Extract the text from every row below, reproducing each line verbatim, and omit the pictures from your answer.

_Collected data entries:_
□ □ □ □ □

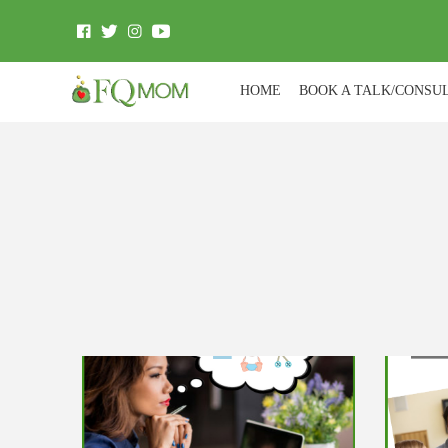
HOME
BOOK A TALK/CONSU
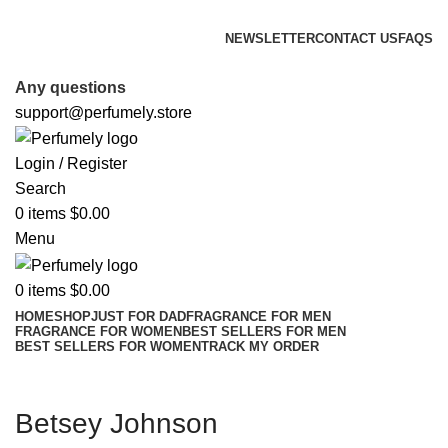
FREE SHIPPING FOR ALL ORDERS ABOVE $80
NEWSLETTER
CONTACT US
FAQS
FREE SHIPPING FOR ALL ORDERS ABOVE $80
Any questions
support@perfumely.store
Login / Register
Search
0
items
$
0.00
Menu
0
items
$
0.00
HOME
SHOP
JUST FOR DAD
FRAGRANCE FOR MEN
FRAGRANCE FOR WOMEN
BEST SELLERS FOR MEN
BEST SELLERS FOR WOMEN
TRACK MY ORDER
Betsey Johnson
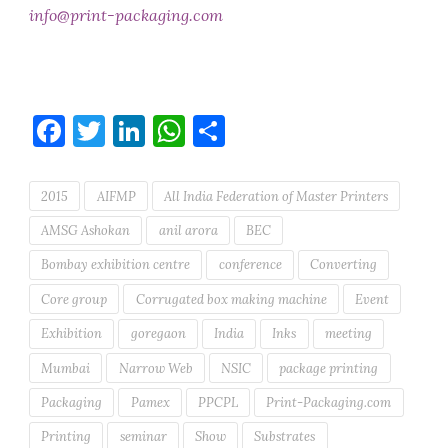
info@print-packaging.com
Facebook
Twitter
LinkedIn
WhatsApp
Share
2015
AIFMP
All India Federation of Master Printers
AMSG Ashokan
anil arora
BEC
Bombay exhibition centre
conference
Converting
Core group
Corrugated box making machine
Event
Exhibition
goregaon
India
Inks
meeting
Mumbai
Narrow Web
NSIC
package printing
Packaging
Pamex
PPCPL
Print-Packaging.com
Printing
seminar
Show
Substrates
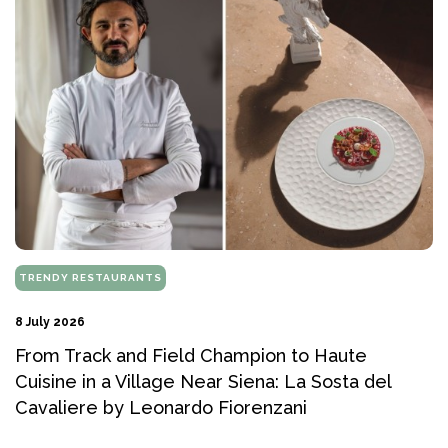
TRENDY RESTAURANTS
8 July 2026
From Track and Field Champion to Haute
Cuisine in a Village Near Siena: La Sosta del
Cavaliere by Leonardo Fiorenzani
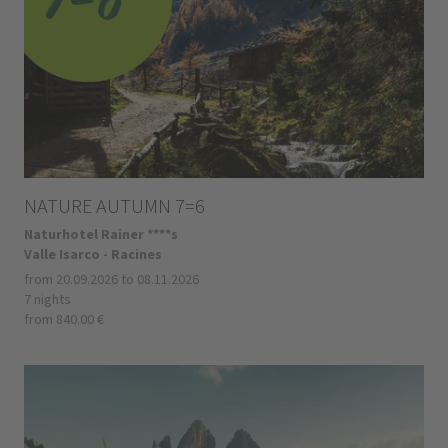
NATURE AUTUMN 7=6
Naturhotel Rainer ****s
Valle Isarco - Racines
from 20.09.2026 to 08.11.2026
7 nights
from 840.00 €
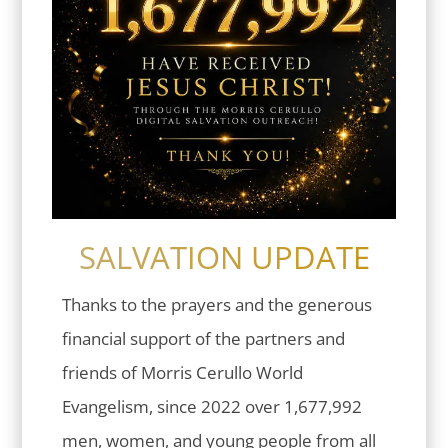
SALVATION UPDATE
Thanks to the prayers and the generous
financial support of the partners and
friends of Morris Cerullo World
Evangelism, since 2022 over 1,677,992
men, women, and young people from all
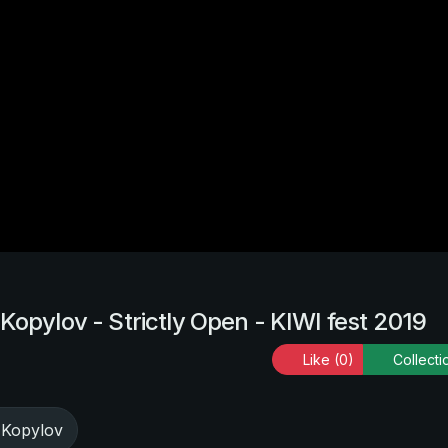
Kopylov - Strictly Open - KIWI fest 2019
Like
(0)
Collecti
 Kopylov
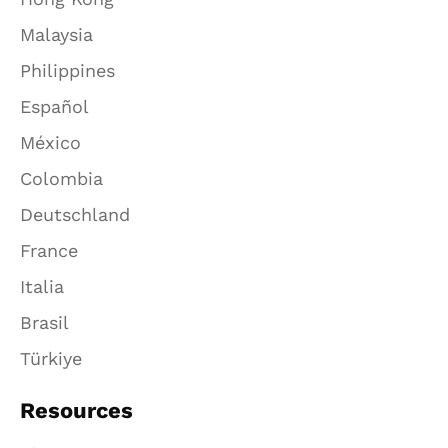
Malaysia
Philippines
Español
México
Colombia
Deutschland
France
Italia
Brasil
Türkiye
Resources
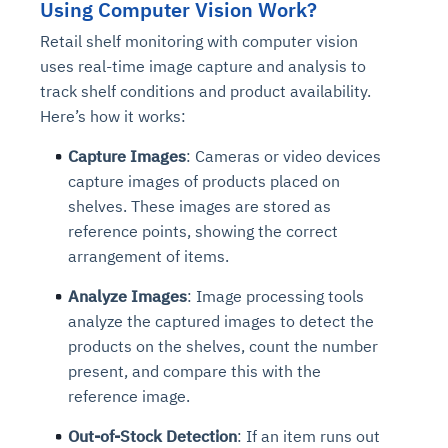
Using Computer Vision Work?
Retail shelf monitoring with computer vision
uses real-time image capture and analysis to
track shelf conditions and product availability.
Here’s how it works:
Capture Images
: Cameras or video devices
capture images of products placed on
shelves. These images are stored as
reference points, showing the correct
arrangement of items.
Analyze Images
: Image processing tools
analyze the captured images to detect the
products on the shelves, count the number
present, and compare this with the
reference image.
Out-of-Stock Detection
: If an item runs out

□ □ □ □ □

_Answer to this task:_
HOME
BOOK A TALK/CONSU
FREE SHIPPING FOR ALL ORDERS ABOVE $80
NEWSLETTER
CONTACT US
FAQS
FREE SHIPPING FOR ALL ORDERS ABOVE $80
Any questions
support@perfumely.store
Login / Register
Search
0
items
$
0.00
Menu
0
items
$
0.00
HOME
SHOP
JUST FOR DAD
FRAGRANCE FOR MEN
FRAGRANCE FOR WOMEN
BEST SELLERS FOR MEN
BEST SELLERS FOR WOMEN
TRACK MY ORDER
Betsey Johnson
info@print-packaging.com
Facebook
Twitter
LinkedIn
WhatsApp
Share
2015
AIFMP
All India Federation of Master Printers
AMSG Ashokan
anil arora
BEC
Bombay exhibition centre
conference
Converting
Core group
Corrugated box making machine
Event
Exhibition
goregaon
India
Inks
meeting
Mumbai
Narrow Web
NSIC
package printing
Packaging
Pamex
PPCPL
Print-Packaging.com
Printing
seminar
Show
Substrates
TRENDY RESTAURANTS
8 July 2026
From Track and Field Champion to Haute
Cuisine in a Village Near Siena: La Sosta del
Cavaliere by Leonardo Fiorenzani
NATURE AUTUMN 7=6
Naturhotel Rainer ****s
Valle Isarco - Racines
from 20.09.2026 to 08.11.2026
7 nights
from 840.00 €
SALVATION UPDATE
Thanks to the prayers and the generous
financial support of the partners and
friends of Morris Cerullo World
Evangelism, since 2022 over 1,677,992
men, women, and young people from all
Kopylov - Strictly Open - KIWI fest 2019
Like
(0)
Collecti
 Kopylov
Malaysia
Philippines
Español
México
Colombia
Deutschland
France
Italia
Brasil
Türkiye
Resources
Using Computer Vision Work?
Retail shelf monitoring with computer vision
uses real-time image capture and analysis to
track shelf conditions and product availability.
Here’s how it works:
Capture Images
: Cameras or video devices
capture images of products placed on
shelves. These images are stored as
reference points, showing the correct
arrangement of items.
Analyze Images
: Image processing tools
analyze the captured images to detect the
products on the shelves, count the number
present, and compare this with the
reference image.
Out-of-Stock Detection
: If an item runs out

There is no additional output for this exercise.